§ **Data records**
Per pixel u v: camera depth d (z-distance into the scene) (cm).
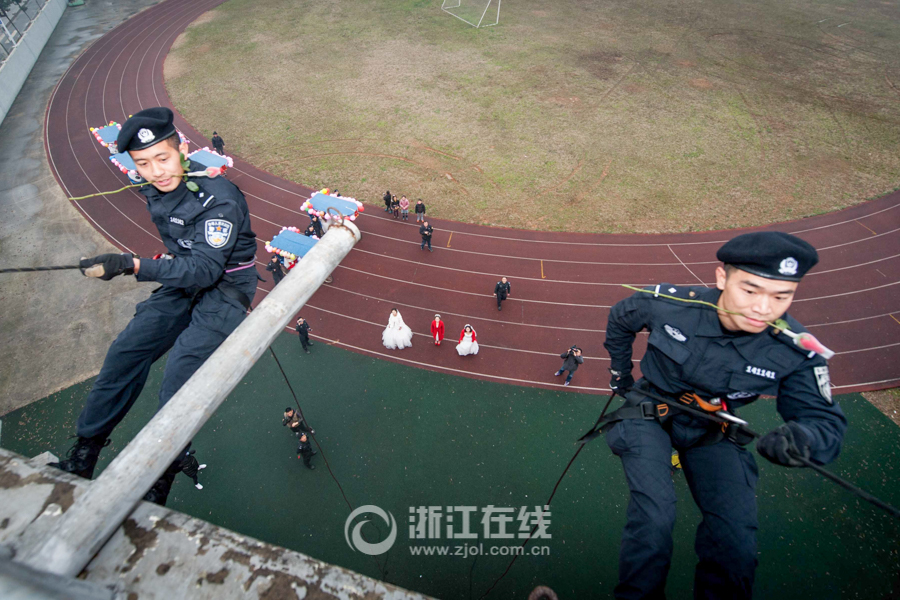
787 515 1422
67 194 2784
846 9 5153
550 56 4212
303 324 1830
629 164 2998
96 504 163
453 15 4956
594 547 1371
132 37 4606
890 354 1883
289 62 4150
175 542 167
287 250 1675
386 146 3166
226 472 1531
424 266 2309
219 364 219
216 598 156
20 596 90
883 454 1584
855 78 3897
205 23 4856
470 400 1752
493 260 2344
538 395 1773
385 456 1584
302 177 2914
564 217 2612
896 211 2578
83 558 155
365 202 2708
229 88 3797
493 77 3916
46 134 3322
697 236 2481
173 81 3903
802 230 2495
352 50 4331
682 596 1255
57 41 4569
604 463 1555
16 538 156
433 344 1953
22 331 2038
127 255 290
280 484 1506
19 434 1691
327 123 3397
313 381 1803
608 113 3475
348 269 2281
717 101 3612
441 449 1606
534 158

§ **Exercise goal**
Keep only the lines from the one containing "132 37 4606" through the final line of the records, and transcribe them exactly.

§ **Exercise answer**
132 37 4606
890 354 1883
289 62 4150
175 542 167
287 250 1675
386 146 3166
226 472 1531
424 266 2309
219 364 219
216 598 156
20 596 90
883 454 1584
855 78 3897
205 23 4856
470 400 1752
493 260 2344
538 395 1773
385 456 1584
302 177 2914
564 217 2612
896 211 2578
83 558 155
365 202 2708
229 88 3797
493 77 3916
46 134 3322
697 236 2481
173 81 3903
802 230 2495
352 50 4331
682 596 1255
57 41 4569
604 463 1555
16 538 156
433 344 1953
22 331 2038
127 255 290
280 484 1506
19 434 1691
327 123 3397
313 381 1803
608 113 3475
348 269 2281
717 101 3612
441 449 1606
534 158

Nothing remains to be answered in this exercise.